◆ **Work instruction**
Scan the entries for the word "root" and return every line that has it.

** Dataset extract follows **

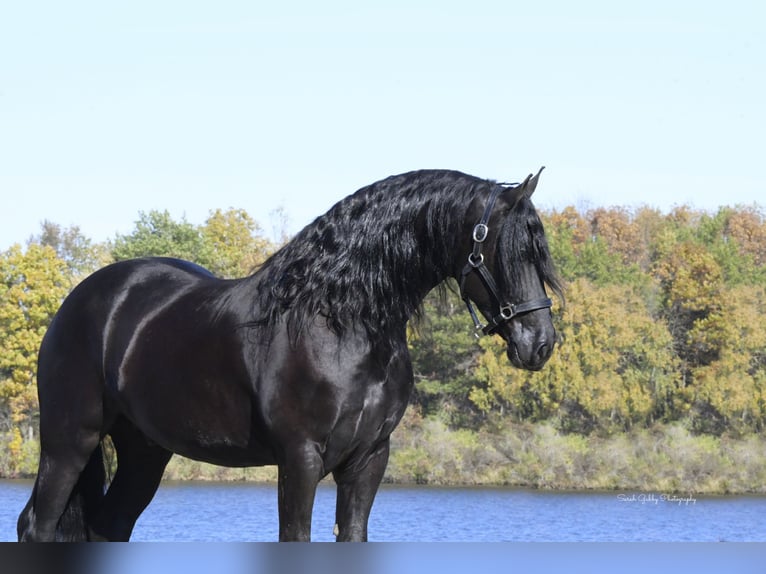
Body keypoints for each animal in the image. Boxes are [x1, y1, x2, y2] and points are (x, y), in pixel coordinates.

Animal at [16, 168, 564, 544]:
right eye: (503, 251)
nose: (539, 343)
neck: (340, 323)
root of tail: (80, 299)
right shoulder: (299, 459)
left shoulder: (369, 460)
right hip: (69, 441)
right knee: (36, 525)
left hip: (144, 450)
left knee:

** End of Dataset extract **
** Dataset extract follows **

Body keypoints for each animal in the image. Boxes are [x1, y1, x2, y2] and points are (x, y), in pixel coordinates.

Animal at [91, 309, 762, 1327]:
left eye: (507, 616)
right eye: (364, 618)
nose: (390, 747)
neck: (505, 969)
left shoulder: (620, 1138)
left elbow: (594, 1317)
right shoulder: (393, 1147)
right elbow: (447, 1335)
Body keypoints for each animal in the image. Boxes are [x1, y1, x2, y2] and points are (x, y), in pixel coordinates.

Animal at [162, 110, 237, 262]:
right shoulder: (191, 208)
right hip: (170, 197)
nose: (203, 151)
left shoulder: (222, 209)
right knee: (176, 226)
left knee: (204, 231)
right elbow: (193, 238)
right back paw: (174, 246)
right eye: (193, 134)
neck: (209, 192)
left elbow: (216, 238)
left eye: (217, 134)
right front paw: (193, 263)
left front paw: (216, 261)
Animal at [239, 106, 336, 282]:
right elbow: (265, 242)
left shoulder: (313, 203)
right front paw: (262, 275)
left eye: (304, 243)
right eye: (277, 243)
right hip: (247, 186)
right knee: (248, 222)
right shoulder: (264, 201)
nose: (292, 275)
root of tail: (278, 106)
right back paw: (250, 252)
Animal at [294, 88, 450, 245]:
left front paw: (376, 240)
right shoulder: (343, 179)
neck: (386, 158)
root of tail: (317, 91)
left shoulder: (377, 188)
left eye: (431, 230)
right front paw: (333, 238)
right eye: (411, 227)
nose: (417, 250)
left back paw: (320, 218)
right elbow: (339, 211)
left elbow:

** End of Dataset extract **
** Dataset extract follows **

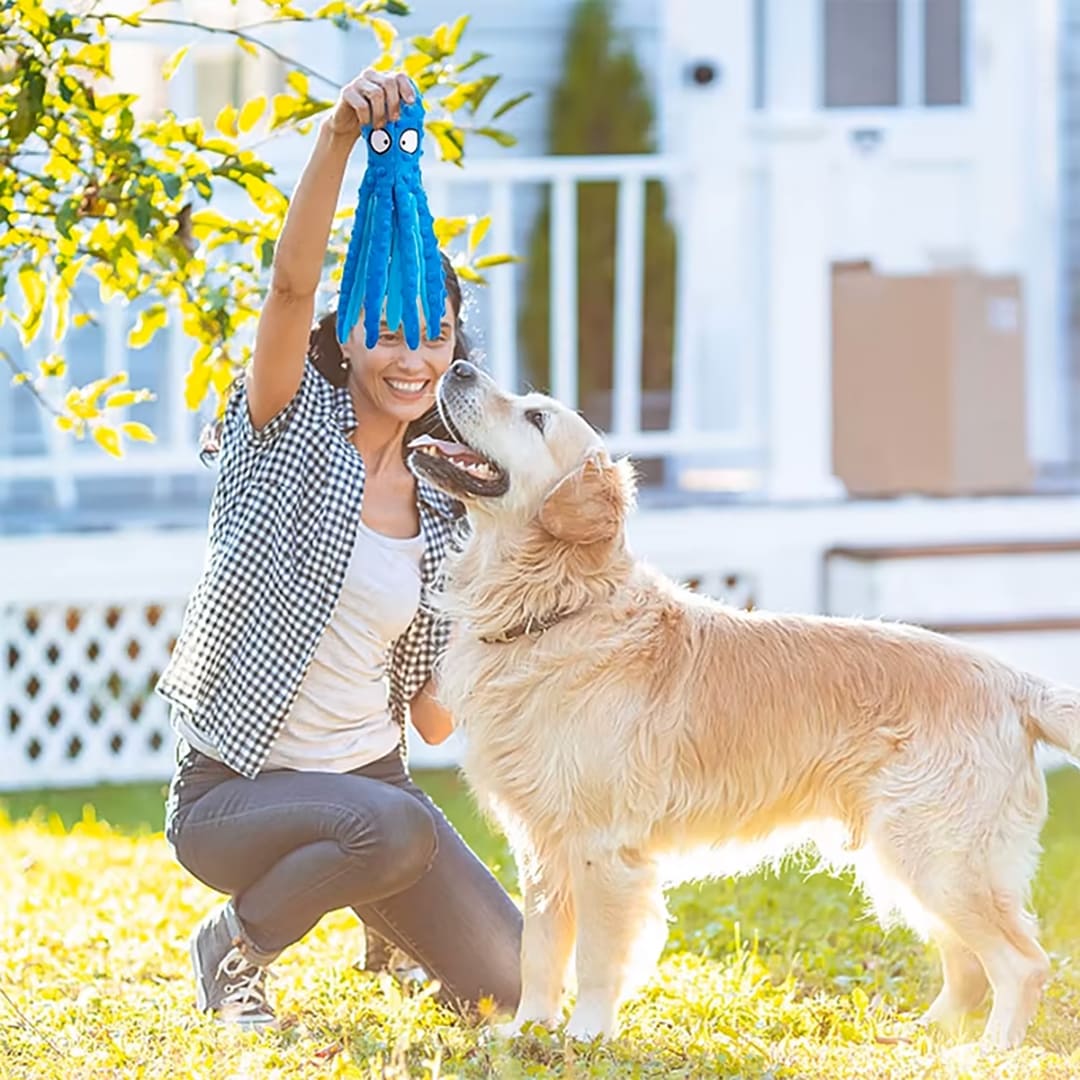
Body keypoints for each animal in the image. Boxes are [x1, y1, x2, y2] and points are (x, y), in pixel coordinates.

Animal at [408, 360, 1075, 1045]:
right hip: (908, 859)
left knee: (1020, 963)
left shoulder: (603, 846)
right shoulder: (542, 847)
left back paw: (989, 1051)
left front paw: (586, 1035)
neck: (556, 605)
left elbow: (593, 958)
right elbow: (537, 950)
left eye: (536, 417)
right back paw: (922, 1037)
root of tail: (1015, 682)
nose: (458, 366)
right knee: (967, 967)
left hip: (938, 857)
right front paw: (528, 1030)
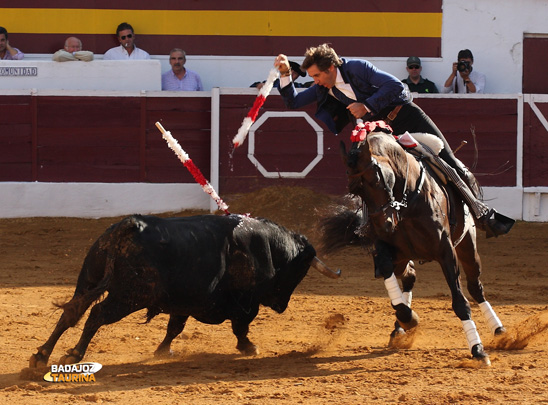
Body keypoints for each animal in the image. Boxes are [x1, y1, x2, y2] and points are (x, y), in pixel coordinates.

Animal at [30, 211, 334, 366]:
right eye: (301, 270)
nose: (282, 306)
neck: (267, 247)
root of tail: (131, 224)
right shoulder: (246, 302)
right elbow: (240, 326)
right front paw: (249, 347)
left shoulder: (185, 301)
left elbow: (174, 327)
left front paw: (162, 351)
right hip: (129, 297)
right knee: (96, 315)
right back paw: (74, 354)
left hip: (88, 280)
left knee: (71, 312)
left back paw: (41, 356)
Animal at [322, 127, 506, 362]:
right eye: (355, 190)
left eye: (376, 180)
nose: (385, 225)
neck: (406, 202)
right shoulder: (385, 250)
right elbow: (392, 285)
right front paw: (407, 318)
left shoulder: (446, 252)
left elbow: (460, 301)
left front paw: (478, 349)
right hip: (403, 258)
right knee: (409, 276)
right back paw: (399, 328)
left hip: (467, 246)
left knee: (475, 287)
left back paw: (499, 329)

** End of Dataset extract **

◆ **Answer area**
root of tail: (80, 299)
root of tail: (278, 106)
root of tail: (317, 91)
root of tail: (1015, 682)
root of tail: (131, 224)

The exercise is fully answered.